Abstract

Past atmospheric pCO 2 variations largely resulted from a global integration of the changing CO 2 input and output from the various parts of the ocean. These changes of the local CO 2 pressure in surface water, which are documented in carbon isotopic records of marine TOC, resulted from two opposing processes: (1) CO 2 extraction by phytoplankton production, i.e. the “biological pump”, and (2) the thermodynamic gas exchange linked to upwelling subsurface water. In the East Atlantic equatorial upwelling belt the local pCO 2 record shows strong 100 ka excentricity and 40 ka obliquity signals in the spectral domain which generally paralleled the atmospheric CO 2 variations over the last 220,000 years as recorded in icecores (Jouzel et al., 1993). Since the amplitudes of the glacial-to-interglacial shifts in local pCO 2 clearly exceeded the atmospheric CO 2 changes and were closely linked to changes in local nutrient budgets and primary production ( r = 0.8), we infer that the “biological pump” strongly controlled the local carbon transfer between the atmosphere and the ocean in equatorial upwelling zones.
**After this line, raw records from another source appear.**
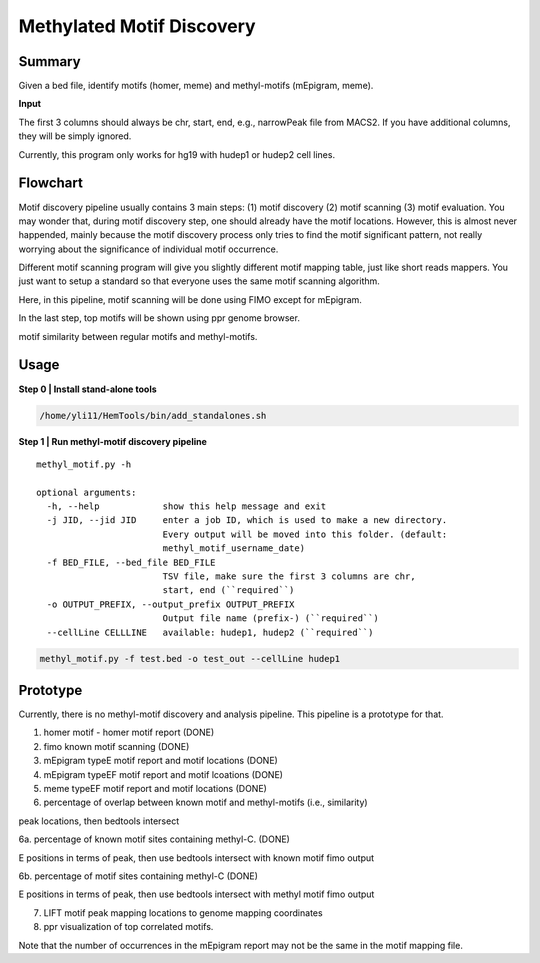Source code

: Methylated Motif Discovery
==========================


Summary
^^^^^^^

Given a bed file, identify motifs (homer, meme) and methyl-motifs (mEpigram, meme). 

**Input**

The first 3 columns should always be chr, start, end, e.g., narrowPeak file from MACS2. If you have additional columns, they will be simply ignored.

Currently, this program only works for hg19 with hudep1 or hudep2 cell lines.

Flowchart
^^^^^^^^^

.. image:: ../../images/methyl_motif_pipeline.png

Motif discovery pipeline usually contains 3 main steps: (1) motif discovery (2) motif scanning (3) motif evaluation. You may wonder that, during motif discovery step, one should already have the motif locations. However, this is almost never happended, mainly because the motif discovery process only tries to find the motif significant pattern, not really worrying about the significance of individual motif occurrence.

Different motif scanning program will give you slightly different motif mapping table, just like short reads mappers. You just want to setup a standard so that everyone uses the same motif scanning algorithm. 

Here, in this pipeline, motif scanning will be done using FIMO except for mEpigram.

In the last step, top motifs will be shown using ppr genome browser. 

motif similarity between regular motifs and methyl-motifs.


Usage
^^^^^

**Step 0 | Install stand-alone tools**

.. code:: bash

	/home/yli11/HemTools/bin/add_standalones.sh

**Step 1 | Run methyl-motif discovery pipeline**

::

	methyl_motif.py -h

	optional arguments:
	  -h, --help            show this help message and exit
	  -j JID, --jid JID     enter a job ID, which is used to make a new directory.
	                        Every output will be moved into this folder. (default:
	                        methyl_motif_username_date)
	  -f BED_FILE, --bed_file BED_FILE
	                        TSV file, make sure the first 3 columns are chr,
	                        start, end (``required``)
	  -o OUTPUT_PREFIX, --output_prefix OUTPUT_PREFIX
	                        Output file name (prefix-) (``required``)
	  --cellLine CELLLINE   available: hudep1, hudep2 (``required``)

.. code:: bash

	methyl_motif.py -f test.bed -o test_out --cellLine hudep1


Prototype
^^^^^^^^^

Currently, there is no methyl-motif discovery and analysis pipeline. This pipeline is a prototype for that.

1. homer motif - homer motif report (DONE)

2. fimo known motif scanning (DONE)

3. mEpigram typeE motif report and motif locations  (DONE)

4. mEpigram typeEF motif report and motif lcoations (DONE)

5. meme typeEF motif report and motif locations (DONE)

6. percentage of overlap between known motif and methyl-motifs (i.e., similarity)

peak locations, then bedtools intersect

6a. percentage of known motif sites containing methyl-C. (DONE)

E positions in terms of peak, then use bedtools intersect with known motif fimo output

6b. percentage of motif sites containing methyl-C (DONE)

E positions in terms of peak, then use bedtools intersect with methyl motif fimo output

7. LIFT motif peak mapping locations to genome mapping coordinates

8. ppr visualization of top correlated motifs.


Note that the number of occurrences in the mEpigram report may not be the same in the motif mapping file. 




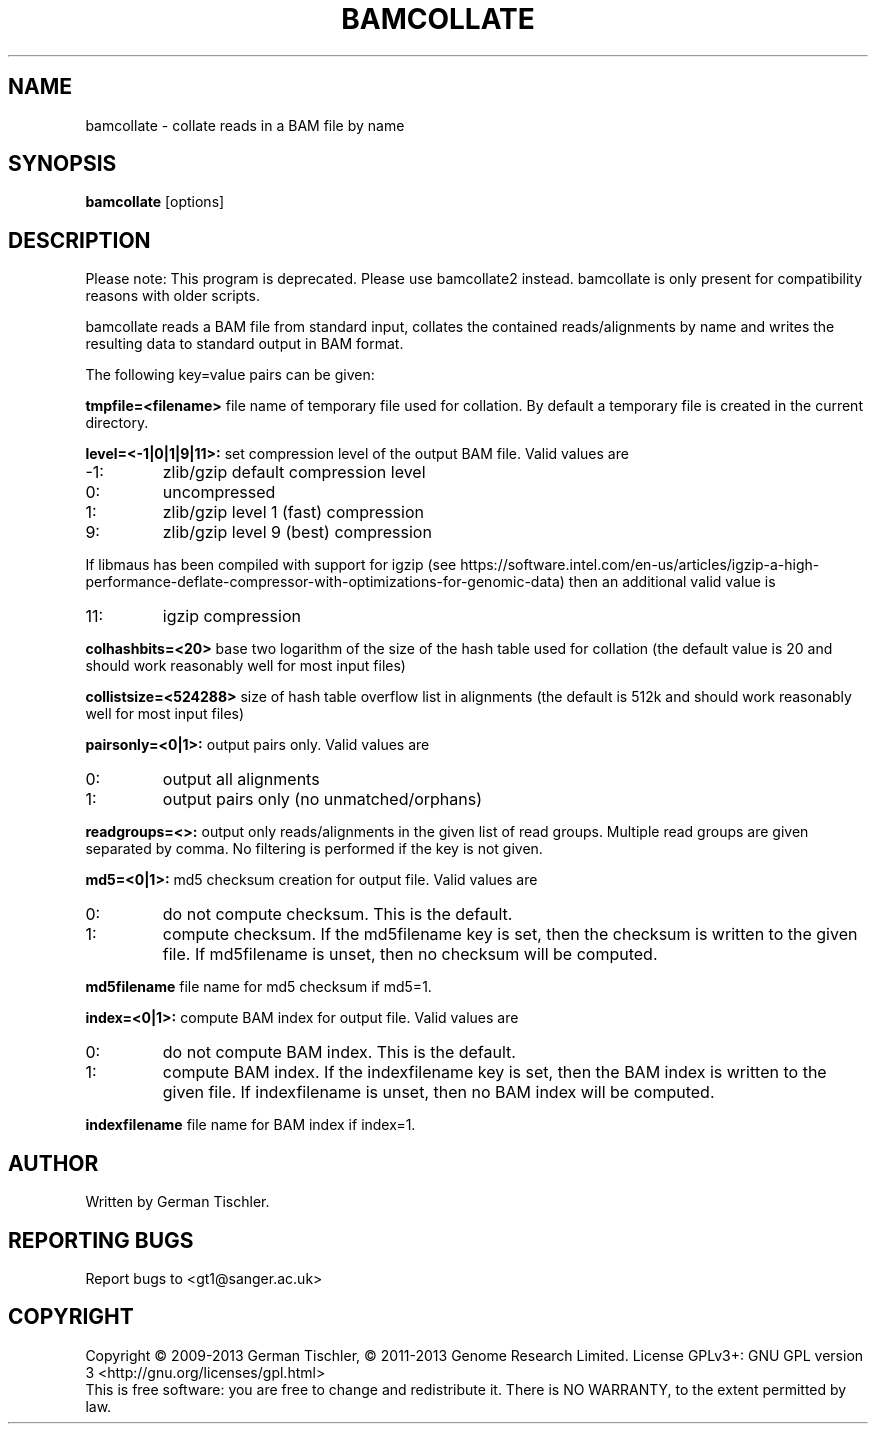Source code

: .TH BAMCOLLATE 1 "July 2013" BIOBAMBAM
.SH NAME
bamcollate - collate reads in a BAM file by name
.SH SYNOPSIS
.PP
.B bamcollate
[options]
.SH DESCRIPTION
Please note: This program is deprecated. Please use bamcollate2 instead.
bamcollate is only present for compatibility reasons with older scripts.
.PP
bamcollate reads a BAM file from standard input, collates the contained
reads/alignments by name and writes the resulting data to standard output in BAM format.
.PP
The following key=value pairs can be given:
.PP
.B tmpfile=<filename>
file name of temporary file used for collation. By default a temporary file
is created in the current directory.
.PP
.B level=<-1|0|1|9|11>:
set compression level of the output BAM file. Valid
values are
.IP -1:
zlib/gzip default compression level
.IP 0:
uncompressed
.IP 1:
zlib/gzip level 1 (fast) compression
.IP 9:
zlib/gzip level 9 (best) compression
.P
If libmaus has been compiled with support for igzip (see
https://software.intel.com/en-us/articles/igzip-a-high-performance-deflate-compressor-with-optimizations-for-genomic-data)
then an additional valid value is
.IP 11:
igzip compression
.PP
.B colhashbits=<20>
base two logarithm of the size of the hash table used for collation (the
default value is 20 and should work reasonably well for most input files)
.PP
.B collistsize=<524288>
size of hash table overflow list in alignments (the default is 512k and should
work reasonably well for most input files)
.PP
.B pairsonly=<0|1>:
output pairs only. Valid values are
.IP 0:
output all alignments
.IP 1:
output pairs only (no unmatched/orphans)
.PP
.B readgroups=<>:
output only reads/alignments in the given list of read groups. Multiple
read groups are given separated by comma. No filtering is performed if the
key is not given.
.PP
.B md5=<0|1>:
md5 checksum creation for output file. Valid values are
.IP 0:
do not compute checksum. This is the default.
.IP 1:
compute checksum. If the md5filename key is set, then the checksum is
written to the given file. If md5filename is unset, then no checksum will be computed.
.PP
.B md5filename
file name for md5 checksum if md5=1.
.PP
.B index=<0|1>:
compute BAM index for output file. Valid values are
.IP 0:
do not compute BAM index. This is the default.
.IP 1:
compute BAM index. If the indexfilename key is set, then the BAM index is
written to the given file. If indexfilename is unset, then no BAM index will be computed.
.PP
.B indexfilename
file name for BAM index if index=1.
.SH AUTHOR
Written by German Tischler.
.SH "REPORTING BUGS"
Report bugs to <gt1@sanger.ac.uk>
.SH COPYRIGHT
Copyright \(co 2009-2013 German Tischler, \(co 2011-2013 Genome Research Limited.
License GPLv3+: GNU GPL version 3 <http://gnu.org/licenses/gpl.html>
.br
This is free software: you are free to change and redistribute it.
There is NO WARRANTY, to the extent permitted by law.
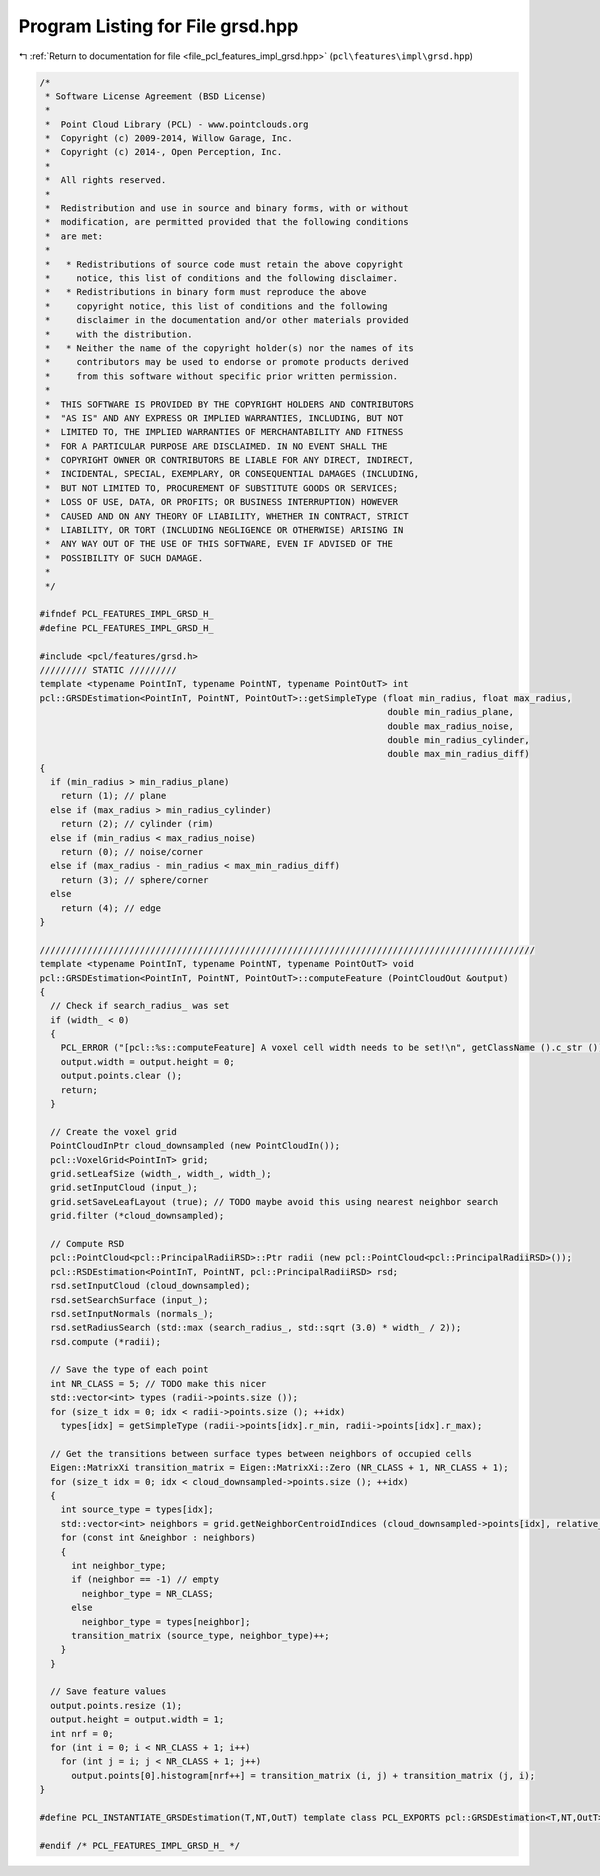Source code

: 
.. _program_listing_file_pcl_features_impl_grsd.hpp:

Program Listing for File grsd.hpp
=================================

|exhale_lsh| :ref:`Return to documentation for file <file_pcl_features_impl_grsd.hpp>` (``pcl\features\impl\grsd.hpp``)

.. |exhale_lsh| unicode:: U+021B0 .. UPWARDS ARROW WITH TIP LEFTWARDS

.. code-block:: cpp

   /*
    * Software License Agreement (BSD License)
    *
    *  Point Cloud Library (PCL) - www.pointclouds.org
    *  Copyright (c) 2009-2014, Willow Garage, Inc.
    *  Copyright (c) 2014-, Open Perception, Inc.
    *
    *  All rights reserved.
    *
    *  Redistribution and use in source and binary forms, with or without
    *  modification, are permitted provided that the following conditions
    *  are met:
    *
    *   * Redistributions of source code must retain the above copyright
    *     notice, this list of conditions and the following disclaimer.
    *   * Redistributions in binary form must reproduce the above
    *     copyright notice, this list of conditions and the following
    *     disclaimer in the documentation and/or other materials provided
    *     with the distribution.
    *   * Neither the name of the copyright holder(s) nor the names of its
    *     contributors may be used to endorse or promote products derived
    *     from this software without specific prior written permission.
    *
    *  THIS SOFTWARE IS PROVIDED BY THE COPYRIGHT HOLDERS AND CONTRIBUTORS
    *  "AS IS" AND ANY EXPRESS OR IMPLIED WARRANTIES, INCLUDING, BUT NOT
    *  LIMITED TO, THE IMPLIED WARRANTIES OF MERCHANTABILITY AND FITNESS
    *  FOR A PARTICULAR PURPOSE ARE DISCLAIMED. IN NO EVENT SHALL THE
    *  COPYRIGHT OWNER OR CONTRIBUTORS BE LIABLE FOR ANY DIRECT, INDIRECT,
    *  INCIDENTAL, SPECIAL, EXEMPLARY, OR CONSEQUENTIAL DAMAGES (INCLUDING,
    *  BUT NOT LIMITED TO, PROCUREMENT OF SUBSTITUTE GOODS OR SERVICES;
    *  LOSS OF USE, DATA, OR PROFITS; OR BUSINESS INTERRUPTION) HOWEVER
    *  CAUSED AND ON ANY THEORY OF LIABILITY, WHETHER IN CONTRACT, STRICT
    *  LIABILITY, OR TORT (INCLUDING NEGLIGENCE OR OTHERWISE) ARISING IN
    *  ANY WAY OUT OF THE USE OF THIS SOFTWARE, EVEN IF ADVISED OF THE
    *  POSSIBILITY OF SUCH DAMAGE.
    *
    */
   
   #ifndef PCL_FEATURES_IMPL_GRSD_H_
   #define PCL_FEATURES_IMPL_GRSD_H_
   
   #include <pcl/features/grsd.h>
   ///////// STATIC /////////
   template <typename PointInT, typename PointNT, typename PointOutT> int
   pcl::GRSDEstimation<PointInT, PointNT, PointOutT>::getSimpleType (float min_radius, float max_radius,
                                                                     double min_radius_plane,
                                                                     double max_radius_noise,
                                                                     double min_radius_cylinder,
                                                                     double max_min_radius_diff)
   {
     if (min_radius > min_radius_plane)
       return (1); // plane
     else if (max_radius > min_radius_cylinder)
       return (2); // cylinder (rim)
     else if (min_radius < max_radius_noise)
       return (0); // noise/corner
     else if (max_radius - min_radius < max_min_radius_diff)
       return (3); // sphere/corner
     else
       return (4); // edge
   }
   
   //////////////////////////////////////////////////////////////////////////////////////////////
   template <typename PointInT, typename PointNT, typename PointOutT> void
   pcl::GRSDEstimation<PointInT, PointNT, PointOutT>::computeFeature (PointCloudOut &output)
   {
     // Check if search_radius_ was set
     if (width_ < 0)
     {
       PCL_ERROR ("[pcl::%s::computeFeature] A voxel cell width needs to be set!\n", getClassName ().c_str ());
       output.width = output.height = 0;
       output.points.clear ();
       return;
     }
   
     // Create the voxel grid
     PointCloudInPtr cloud_downsampled (new PointCloudIn());
     pcl::VoxelGrid<PointInT> grid;
     grid.setLeafSize (width_, width_, width_);
     grid.setInputCloud (input_);
     grid.setSaveLeafLayout (true); // TODO maybe avoid this using nearest neighbor search
     grid.filter (*cloud_downsampled);
   
     // Compute RSD
     pcl::PointCloud<pcl::PrincipalRadiiRSD>::Ptr radii (new pcl::PointCloud<pcl::PrincipalRadiiRSD>());
     pcl::RSDEstimation<PointInT, PointNT, pcl::PrincipalRadiiRSD> rsd;
     rsd.setInputCloud (cloud_downsampled);
     rsd.setSearchSurface (input_);
     rsd.setInputNormals (normals_);
     rsd.setRadiusSearch (std::max (search_radius_, std::sqrt (3.0) * width_ / 2));
     rsd.compute (*radii);
     
     // Save the type of each point
     int NR_CLASS = 5; // TODO make this nicer
     std::vector<int> types (radii->points.size ());
     for (size_t idx = 0; idx < radii->points.size (); ++idx)
       types[idx] = getSimpleType (radii->points[idx].r_min, radii->points[idx].r_max);
   
     // Get the transitions between surface types between neighbors of occupied cells
     Eigen::MatrixXi transition_matrix = Eigen::MatrixXi::Zero (NR_CLASS + 1, NR_CLASS + 1);
     for (size_t idx = 0; idx < cloud_downsampled->points.size (); ++idx)
     {
       int source_type = types[idx];
       std::vector<int> neighbors = grid.getNeighborCentroidIndices (cloud_downsampled->points[idx], relative_coordinates_all_);
       for (const int &neighbor : neighbors)
       {
         int neighbor_type;
         if (neighbor == -1) // empty
           neighbor_type = NR_CLASS;
         else
           neighbor_type = types[neighbor];
         transition_matrix (source_type, neighbor_type)++;
       }
     }
   
     // Save feature values
     output.points.resize (1);
     output.height = output.width = 1;
     int nrf = 0;
     for (int i = 0; i < NR_CLASS + 1; i++)
       for (int j = i; j < NR_CLASS + 1; j++)
         output.points[0].histogram[nrf++] = transition_matrix (i, j) + transition_matrix (j, i);
   }
   
   #define PCL_INSTANTIATE_GRSDEstimation(T,NT,OutT) template class PCL_EXPORTS pcl::GRSDEstimation<T,NT,OutT>;
   
   #endif /* PCL_FEATURES_IMPL_GRSD_H_ */
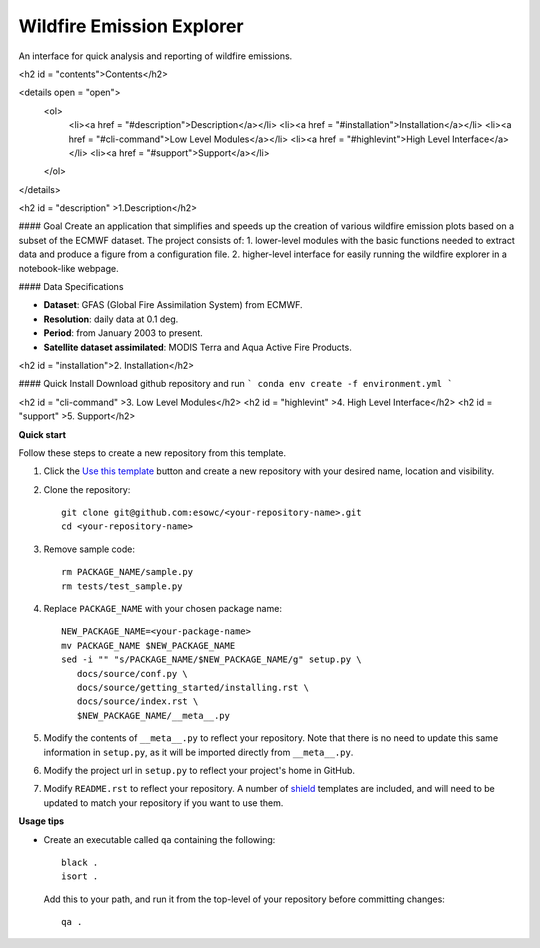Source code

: 
****************************
Wildfire Emission Explorer
****************************

|pypi_release| |pypi_status| |pypi_downloads| |docs|

An interface for quick analysis and reporting of wildfire emissions.

<h2 id = "contents">Contents</h2>

<details open = "open">
  <ol>
    <li><a href = "#description">Description</a></li>
    <li><a href = "#installation">Installation</a></li>
    <li><a href = "#cli-command">Low Level Modules</a></li>
    <li><a href = "#highlevint">High Level Interface</a></li>
    <li><a href = "#support">Support</a></li>
  </ol>
</details>

<h2 id = "description" >1.Description</h2>

#### Goal
Create an application that simplifies and speeds up the creation of various wildfire emission plots based on a subset of the ECMWF dataset.
The project consists of:
1. lower-level modules with the basic functions needed to extract data and produce a figure from a configuration file.
2.  higher-level interface for easily running the wildfire explorer in a notebook-like webpage.

#### Data Specifications

- **Dataset**: GFAS (Global Fire Assimilation System) from ECMWF.
- **Resolution**: daily data at 0.1 deg.
- **Period**: from January 2003 to present.
- **Satellite dataset assimilated**: MODIS Terra and Aqua Active Fire Products.

<h2 id = "installation">2. Installation</h2>

#### Quick Install
Download github repository and run 
```
conda env create -f environment.yml
```

<h2 id = "cli-command" >3. Low Level Modules</h2>       
<h2 id = "highlevint" >4. High Level Interface</h2>       
<h2 id = "support"     >5. Support</h2>                                             
                         
**Quick start**

Follow these steps to create a new repository from this template.

#. Click the `Use this template <https://github.com/esowc/python-package-template/generate>`_
   button and create a new repository with your desired name, location and visibility.

#. Clone the repository::

     git clone git@github.com:esowc/<your-repository-name>.git
     cd <your-repository-name>

#. Remove sample code::

     rm PACKAGE_NAME/sample.py
     rm tests/test_sample.py

#. Replace ``PACKAGE_NAME`` with your chosen package name::

     NEW_PACKAGE_NAME=<your-package-name>
     mv PACKAGE_NAME $NEW_PACKAGE_NAME
     sed -i "" "s/PACKAGE_NAME/$NEW_PACKAGE_NAME/g" setup.py \
        docs/source/conf.py \
        docs/source/getting_started/installing.rst \
        docs/source/index.rst \
        $NEW_PACKAGE_NAME/__meta__.py

#. Modify the contents of ``__meta__.py`` to reflect your repository. Note that there
   is no need to update this same information in ``setup.py``, as it will be imported
   directly from ``__meta__.py``.

#. Modify the project url in ``setup.py`` to reflect your project's home in GitHub.

#. Modify ``README.rst`` to reflect your repository. A number of `shield <https://shields.io/>`_
   templates are included, and will need to be updated to match your repository if you want
   to use them.

**Usage tips**

* Create an executable called ``qa`` containing the following::

    black .
    isort .

  Add this to your path, and run it from the top-level of your repository before
  committing changes::

    qa .

.. |pypi_release| image:: https://img.shields.io/pypi/v/thermofeel?color=green
    :target: https://pypi.org/project/thermofeel

.. |pypi_status| image:: https://img.shields.io/pypi/status/thermofeel
    :target: https://pypi.org/project/thermofeel

.. |pypi_downloads| image:: https://img.shields.io/pypi/dm/thermofeel
  :target: https://pypi.org/project/thermofeel
  
.. |docs| image:: https://readthedocs.org/projects/thermofeel/badge/?version=latest
  :target: https://thermofeel.readthedocs.io/en/latest/?badge=latest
This contrasts to modelling results that suggest physical CO 2 solubility and upwelling related outgassing as dominant processes which, however, were inversely related to local seawater pCO 2. In the precessional frequency band (19/23 ka), the atmospheric pCO 2 was governed by low-latitude climate components, varying in phase with local pCO 2. In constrast, in the obliquity band (40 ka) the atmospheric CO 2 led the local seawater pCO 2 by more than 4000 years and thus was controlled by climate components outside the equator, i.e., in high latitudes as expected by models.